The U.S. Office of Special Counsel (OSC)
today alerted the President and Congress that whistleblowers revealed that management at a U.S. Department of Veterans Affairs (VA) medical center in Indianapolis directed social workers to stop entering home health care consults into a computerized patient record system. Because VA leadership attempted to implement the change without collaborating with key services or allowing time for coordination and education, these visits were not being properly logged, resulting in significant delays in care. As a direct result, one veteran had to have his leg amputated after he was not provided timely wound care.
The agency
substantiated the whistleblowers’ allegations, finding that the lack of communication surrounding home consults resulted in a system breakdown and significant delays in at least one veteran’s care. In June 2017, a veteran was discharged from the medical center after receiving treatment for diabetic ketoacidosis and an ulcerated foot abscess. A home healthcare consult was entered to provide the veteran assistance dressing his foot wound at home. However, the consult was not properly processed, and the veteran did not receive the necessary home health care. The investigation found that the veteran’s wound became infected and required below-the-knee amputation due to the delay in receiving dressing changes from a home care agency.

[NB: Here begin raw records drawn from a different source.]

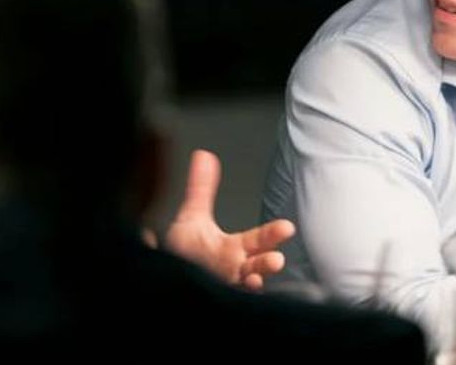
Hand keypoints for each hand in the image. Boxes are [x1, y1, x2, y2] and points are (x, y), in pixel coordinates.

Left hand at [164, 149, 296, 289]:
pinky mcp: (213, 296)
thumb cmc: (186, 253)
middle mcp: (233, 271)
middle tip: (277, 260)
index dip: (271, 234)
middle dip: (266, 263)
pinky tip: (235, 291)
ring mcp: (224, 287)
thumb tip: (203, 156)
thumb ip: (201, 189)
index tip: (287, 227)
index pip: (258, 241)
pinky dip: (227, 296)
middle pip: (256, 267)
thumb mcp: (193, 218)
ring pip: (244, 287)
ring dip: (252, 284)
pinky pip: (225, 299)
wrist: (168, 278)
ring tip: (254, 280)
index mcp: (234, 251)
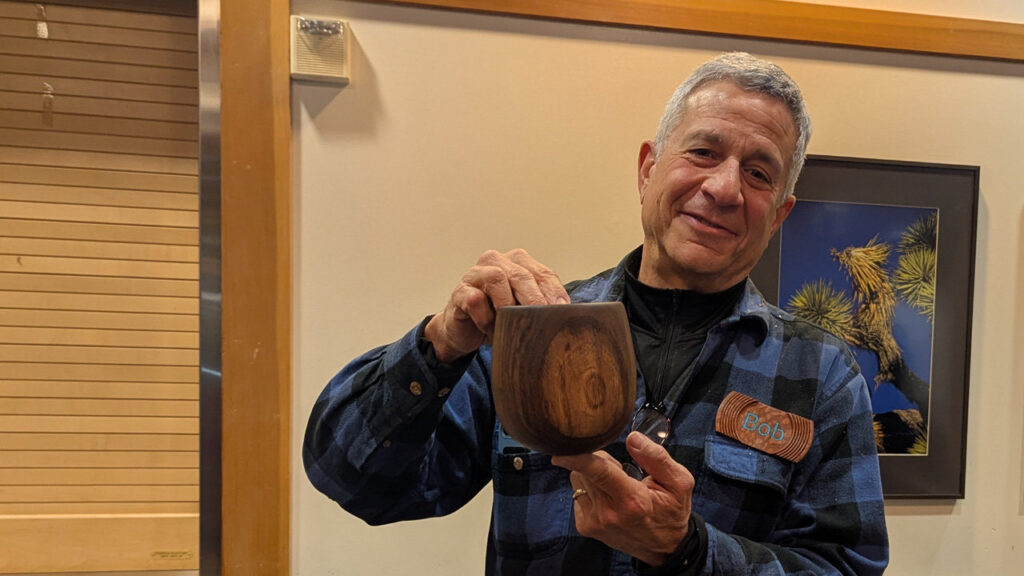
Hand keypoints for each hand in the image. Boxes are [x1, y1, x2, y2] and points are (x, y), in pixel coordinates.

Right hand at [424, 249, 568, 361]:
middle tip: (543, 320)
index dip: (554, 292)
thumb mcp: (524, 311)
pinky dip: (485, 316)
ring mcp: (476, 273)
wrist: (465, 332)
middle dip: (535, 300)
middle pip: (522, 275)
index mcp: (518, 263)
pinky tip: (489, 328)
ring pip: (497, 279)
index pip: (543, 273)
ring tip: (510, 325)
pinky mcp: (460, 291)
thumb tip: (569, 315)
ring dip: (507, 305)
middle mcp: (497, 261)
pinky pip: (475, 299)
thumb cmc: (498, 317)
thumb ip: (543, 306)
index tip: (563, 311)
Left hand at [551, 431, 694, 566]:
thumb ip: (657, 458)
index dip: (578, 458)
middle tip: (621, 471)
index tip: (559, 452)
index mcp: (633, 500)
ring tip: (614, 486)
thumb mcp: (680, 483)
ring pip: (577, 479)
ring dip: (591, 475)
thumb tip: (632, 437)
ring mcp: (594, 522)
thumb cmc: (672, 512)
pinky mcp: (585, 527)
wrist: (664, 549)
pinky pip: (577, 493)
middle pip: (584, 470)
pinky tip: (607, 498)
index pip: (599, 472)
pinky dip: (589, 490)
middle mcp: (609, 513)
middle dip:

In response to these findings, the medical center updated and implemented the home health care consult standard operating procedures. The medical center has provided training to all key staff members, clarifying that entering home health care consults is within the scope of practice for social workers. In addition, the practice of discontinuing incomplete consults was halted at the medical center; referral nurses now immediately contact the provider or social worker to address the incomplete consult.
“It is unconscionable that after serving his country, a veteran lost his limb not on the battlefield, but because of mistakes made by the agency entrusted to take care of him,” said Special Counsel Henry J. Kerner. “While I commend the VA for taking the necessary steps to prevent similar problems from occurring in the future, this situation should never have happened.”
An external peer review of the veteran who did not receive timely wound care is currently underway.